Top 5 Tips for a Successful Law School Application
This time last year, I was stressing over the final details of my law school application and preparing to submit it. Since some of you may be thinking of applying to law school, I figured I would give some tips on putting together a successful application.
1. Accumulate volunteer experience and extracurriculars. Start early.
While the two biggest factors for getting into law school are your GPA and LSAT, extracurriculars can also play a significant role. If you are right on the cusp of being admitted, and you have impressive work/extracurricular experience, that might be the thing that gets you in.
My GPA and LSAT score were pretty good, but probably not spectacular enough to get me into UVic Law on their own.
Luckily, I had started accumulating volunteer experience early. I began volunteering with Student Recruitment in the first year of my undergrad, I got involved with my course union, and I had a part-time job throughout my entire degree.
2. Give yourself time to prepare for the LSAT, and find a study method that works for you
This is a rule that I didn’t follow, and I definitely should have. I didn’t start preparing for my LSAT until two weeks before the test… whoops. That meant that LSAT studying basically took over my life for those two weeks, and stress levels were high. If you start early, you will be more relaxed and probably better prepared for the exam. I’ve heard that a good time frame is two months to prepare.
For my LSAT studying, I used Powerscore’s “Logic Games Bible” and “Logical Reasoning Bible”. These books were helpful because there were lessons at the beginning of the chapter, then lots of worksheets (with answer keys) to practice the skills and principles you just learned. I didn’t take an LSAT prep course, but depending on your learning style that might be a good option.
3. Set yourself apart in your personal statement
The personal statement portion of your law school application is your time to shine. Show the admissions team what makes you special!

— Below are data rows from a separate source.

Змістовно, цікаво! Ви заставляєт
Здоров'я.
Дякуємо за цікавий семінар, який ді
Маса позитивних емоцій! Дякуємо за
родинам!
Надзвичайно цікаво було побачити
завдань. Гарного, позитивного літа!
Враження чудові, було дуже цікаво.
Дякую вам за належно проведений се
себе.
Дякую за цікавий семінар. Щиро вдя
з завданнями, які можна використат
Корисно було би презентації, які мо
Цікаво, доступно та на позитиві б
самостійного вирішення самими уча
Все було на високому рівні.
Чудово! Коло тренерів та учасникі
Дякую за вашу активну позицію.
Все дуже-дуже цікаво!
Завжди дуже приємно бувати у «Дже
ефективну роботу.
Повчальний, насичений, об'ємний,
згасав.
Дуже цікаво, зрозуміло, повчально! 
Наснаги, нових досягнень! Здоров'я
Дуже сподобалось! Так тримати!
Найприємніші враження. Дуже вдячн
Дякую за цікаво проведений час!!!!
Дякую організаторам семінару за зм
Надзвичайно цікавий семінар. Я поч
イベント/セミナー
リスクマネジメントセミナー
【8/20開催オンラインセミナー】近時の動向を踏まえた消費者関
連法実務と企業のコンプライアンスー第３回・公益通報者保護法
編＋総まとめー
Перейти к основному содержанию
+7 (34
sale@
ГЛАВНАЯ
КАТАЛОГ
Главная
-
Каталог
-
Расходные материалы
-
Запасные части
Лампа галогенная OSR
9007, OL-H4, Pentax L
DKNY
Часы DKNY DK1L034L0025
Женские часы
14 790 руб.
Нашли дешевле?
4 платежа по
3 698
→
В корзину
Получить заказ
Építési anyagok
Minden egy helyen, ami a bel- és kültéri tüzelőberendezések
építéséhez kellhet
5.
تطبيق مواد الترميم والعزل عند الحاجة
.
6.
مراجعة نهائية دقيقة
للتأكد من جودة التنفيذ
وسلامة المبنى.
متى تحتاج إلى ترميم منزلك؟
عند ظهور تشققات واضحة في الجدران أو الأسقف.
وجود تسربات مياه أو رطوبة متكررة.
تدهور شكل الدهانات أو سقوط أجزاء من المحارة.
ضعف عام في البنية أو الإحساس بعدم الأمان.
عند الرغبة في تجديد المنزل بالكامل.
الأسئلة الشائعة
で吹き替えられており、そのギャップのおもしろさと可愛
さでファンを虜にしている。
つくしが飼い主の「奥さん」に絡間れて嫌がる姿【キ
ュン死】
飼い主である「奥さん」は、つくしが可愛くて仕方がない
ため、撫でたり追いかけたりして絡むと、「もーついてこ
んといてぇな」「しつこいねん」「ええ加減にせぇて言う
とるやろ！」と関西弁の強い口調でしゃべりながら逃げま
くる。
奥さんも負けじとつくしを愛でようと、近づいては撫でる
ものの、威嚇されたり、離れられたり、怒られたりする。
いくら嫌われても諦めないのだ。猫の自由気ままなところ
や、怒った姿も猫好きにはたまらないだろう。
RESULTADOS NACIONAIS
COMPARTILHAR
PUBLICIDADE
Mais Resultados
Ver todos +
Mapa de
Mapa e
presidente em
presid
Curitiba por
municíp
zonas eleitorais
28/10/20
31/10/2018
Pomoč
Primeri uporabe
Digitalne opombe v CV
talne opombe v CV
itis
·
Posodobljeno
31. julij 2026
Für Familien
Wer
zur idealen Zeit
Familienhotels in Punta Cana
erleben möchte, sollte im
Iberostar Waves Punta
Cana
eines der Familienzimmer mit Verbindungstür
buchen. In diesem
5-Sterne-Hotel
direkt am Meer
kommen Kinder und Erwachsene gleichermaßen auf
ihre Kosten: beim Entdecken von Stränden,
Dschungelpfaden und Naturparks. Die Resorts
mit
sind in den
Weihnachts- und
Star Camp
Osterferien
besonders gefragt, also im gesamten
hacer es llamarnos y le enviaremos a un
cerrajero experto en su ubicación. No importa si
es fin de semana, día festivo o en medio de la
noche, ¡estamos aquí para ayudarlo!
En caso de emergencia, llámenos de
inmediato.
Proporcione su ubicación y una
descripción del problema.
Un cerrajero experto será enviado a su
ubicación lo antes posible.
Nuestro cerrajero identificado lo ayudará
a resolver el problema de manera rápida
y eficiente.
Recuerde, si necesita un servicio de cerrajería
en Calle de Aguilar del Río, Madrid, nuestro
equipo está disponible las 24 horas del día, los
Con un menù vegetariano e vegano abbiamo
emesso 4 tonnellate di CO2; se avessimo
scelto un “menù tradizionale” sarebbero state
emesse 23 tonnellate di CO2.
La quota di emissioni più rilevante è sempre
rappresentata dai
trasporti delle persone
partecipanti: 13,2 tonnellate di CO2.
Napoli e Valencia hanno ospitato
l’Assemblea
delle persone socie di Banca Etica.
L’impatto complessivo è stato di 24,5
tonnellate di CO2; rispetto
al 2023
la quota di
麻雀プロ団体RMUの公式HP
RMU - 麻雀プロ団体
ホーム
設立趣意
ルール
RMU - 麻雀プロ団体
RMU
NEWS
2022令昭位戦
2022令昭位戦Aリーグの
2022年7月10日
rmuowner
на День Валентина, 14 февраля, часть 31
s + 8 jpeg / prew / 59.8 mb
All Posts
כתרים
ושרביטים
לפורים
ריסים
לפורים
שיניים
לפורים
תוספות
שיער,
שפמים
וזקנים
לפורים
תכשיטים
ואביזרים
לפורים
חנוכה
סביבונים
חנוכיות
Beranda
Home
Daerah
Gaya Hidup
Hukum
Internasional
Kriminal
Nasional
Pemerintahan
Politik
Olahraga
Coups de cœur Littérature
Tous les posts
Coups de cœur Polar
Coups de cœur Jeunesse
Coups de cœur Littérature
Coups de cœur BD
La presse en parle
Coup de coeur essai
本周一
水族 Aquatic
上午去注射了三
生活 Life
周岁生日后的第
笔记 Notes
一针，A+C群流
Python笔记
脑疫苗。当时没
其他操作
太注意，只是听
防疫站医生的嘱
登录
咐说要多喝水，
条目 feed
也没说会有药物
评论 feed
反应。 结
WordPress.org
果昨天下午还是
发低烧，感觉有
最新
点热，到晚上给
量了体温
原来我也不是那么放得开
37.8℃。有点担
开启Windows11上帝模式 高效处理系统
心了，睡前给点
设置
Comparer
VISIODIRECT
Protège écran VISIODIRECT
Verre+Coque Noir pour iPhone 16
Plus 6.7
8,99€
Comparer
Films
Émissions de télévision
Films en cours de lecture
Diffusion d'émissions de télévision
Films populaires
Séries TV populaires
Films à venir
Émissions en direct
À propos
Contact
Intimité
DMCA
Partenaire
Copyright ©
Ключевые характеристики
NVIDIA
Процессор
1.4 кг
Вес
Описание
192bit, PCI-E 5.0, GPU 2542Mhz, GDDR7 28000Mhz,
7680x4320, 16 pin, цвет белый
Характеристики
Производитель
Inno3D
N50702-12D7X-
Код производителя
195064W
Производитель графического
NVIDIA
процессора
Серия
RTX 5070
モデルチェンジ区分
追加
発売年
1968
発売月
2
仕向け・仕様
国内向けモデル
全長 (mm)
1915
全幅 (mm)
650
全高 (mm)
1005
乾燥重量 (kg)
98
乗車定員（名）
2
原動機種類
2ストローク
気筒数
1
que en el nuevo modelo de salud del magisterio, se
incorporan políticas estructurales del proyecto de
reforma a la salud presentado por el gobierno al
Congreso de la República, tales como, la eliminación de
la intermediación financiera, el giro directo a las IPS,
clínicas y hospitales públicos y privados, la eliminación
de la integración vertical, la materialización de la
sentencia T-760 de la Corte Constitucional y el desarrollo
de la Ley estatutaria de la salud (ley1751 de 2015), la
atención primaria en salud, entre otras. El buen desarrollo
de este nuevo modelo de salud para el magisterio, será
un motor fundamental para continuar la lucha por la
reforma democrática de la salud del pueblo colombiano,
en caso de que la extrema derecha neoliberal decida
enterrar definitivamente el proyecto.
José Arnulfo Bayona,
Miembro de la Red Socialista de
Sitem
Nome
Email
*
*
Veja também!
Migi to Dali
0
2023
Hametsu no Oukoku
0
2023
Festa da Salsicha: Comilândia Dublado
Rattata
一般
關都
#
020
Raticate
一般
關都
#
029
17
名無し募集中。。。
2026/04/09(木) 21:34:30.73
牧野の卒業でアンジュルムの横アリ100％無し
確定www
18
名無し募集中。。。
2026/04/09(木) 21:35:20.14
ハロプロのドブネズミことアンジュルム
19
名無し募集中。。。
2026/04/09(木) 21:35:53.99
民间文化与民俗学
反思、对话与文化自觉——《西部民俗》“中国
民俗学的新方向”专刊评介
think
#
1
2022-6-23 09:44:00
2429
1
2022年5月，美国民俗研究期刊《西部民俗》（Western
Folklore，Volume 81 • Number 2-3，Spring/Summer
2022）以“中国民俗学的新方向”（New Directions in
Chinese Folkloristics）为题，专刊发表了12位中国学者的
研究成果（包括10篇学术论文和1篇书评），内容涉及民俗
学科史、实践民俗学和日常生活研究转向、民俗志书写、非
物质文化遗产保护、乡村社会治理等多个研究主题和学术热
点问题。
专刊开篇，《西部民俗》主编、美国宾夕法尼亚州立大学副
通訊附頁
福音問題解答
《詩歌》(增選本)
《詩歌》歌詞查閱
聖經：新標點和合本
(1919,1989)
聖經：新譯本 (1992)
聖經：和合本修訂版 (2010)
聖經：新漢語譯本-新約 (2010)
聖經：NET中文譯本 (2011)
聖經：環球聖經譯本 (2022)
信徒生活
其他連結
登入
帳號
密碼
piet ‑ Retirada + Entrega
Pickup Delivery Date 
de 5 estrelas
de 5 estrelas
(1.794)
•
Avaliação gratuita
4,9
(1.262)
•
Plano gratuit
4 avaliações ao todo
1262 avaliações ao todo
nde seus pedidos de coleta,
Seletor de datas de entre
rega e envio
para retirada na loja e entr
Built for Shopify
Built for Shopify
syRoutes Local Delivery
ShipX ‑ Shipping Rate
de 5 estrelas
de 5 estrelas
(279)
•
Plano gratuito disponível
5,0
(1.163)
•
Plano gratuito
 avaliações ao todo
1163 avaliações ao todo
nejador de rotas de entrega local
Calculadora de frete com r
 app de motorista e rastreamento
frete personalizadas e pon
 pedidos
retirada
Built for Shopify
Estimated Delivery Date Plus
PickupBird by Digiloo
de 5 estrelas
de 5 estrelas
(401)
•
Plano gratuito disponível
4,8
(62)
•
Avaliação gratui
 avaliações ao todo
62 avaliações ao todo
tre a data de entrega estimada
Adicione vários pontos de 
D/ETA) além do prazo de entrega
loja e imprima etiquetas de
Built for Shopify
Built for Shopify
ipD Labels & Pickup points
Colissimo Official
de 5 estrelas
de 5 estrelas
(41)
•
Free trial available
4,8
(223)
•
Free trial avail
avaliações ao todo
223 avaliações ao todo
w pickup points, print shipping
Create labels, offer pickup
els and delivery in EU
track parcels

In the admissions process, the admissions committee reads hundreds of personal statements, and these essays probably start to seem pretty repetitive. Try to avoid writing about cliché topics, such as wanting to change the world for the better or save the environment UNLESS you can show past actions that demonstrate your passion, like volunteer or work experience. Otherwise it may seem insincere, even if your intentions are good.
For my personal statement, I used an anecdote to introduce a theme that formed the foundation of my essay. The theme of my personal statement was the concept of identity, and I introduced the topic by writing about my time visiting ancient archaeological sites in Greece last summer.
In my essay, I discussed certain elements of my identity, such as my Métis background, leadership qualities, and being a woman. Try to emphasize what makes you exceptional, and why you would be a good fit for the law school. If you have had any sort of unique experiences, such as a semester abroad or a volunteer opportunity, or there are any traits that set you apart, use those in your statement.
UVic Law has specific requirements for personal statements, which can be found on the Law Admissions webpage.
Here are some examples of personal statements.
4. Apply early.
For UVic Law, application opens September 1st. I’ve heard from past students that the earlier you apply, the easier it is to get in.
If you apply early and meet the entrance requirements, you might get accepted fairly quickly. If you apply closer to the deadline, however, there are fewer spots to give out, and you will probably be competing with more people. Also, it may take longer to hear whether you’ve been accepted. I applied at the end of November last year, and didn’t get my acceptance until February.
5. Don’t be discouraged if you don’t get in on your first try.
Getting into law school can be fairly competitive, so try not to be too hard on yourself if you don’t get in the first time. I have a good friend in my class who applied to UVic 3 times before she got accepted into the program.
If you don’t get in at first, try getting some more volunteer or work experience, or take the LSAT again if you weren’t happy with your initial score. I had an entire game plan for if I didn’t get in, which included applying for internships and studying more for the LSAT. If law school is something you really want, it’s worth not giving up on!
Although I’m no expert in law school admissions, I learned a few things in my application process, both in trial by error (should have given myself more time for that LSAT studying…) and tips from current/past law students.
Hopefully some of you found this useful, and good luck if you’re applying to law school in the near future! FYI UVic Law’s deadline is January 15th.
May the odds be ever in your favour.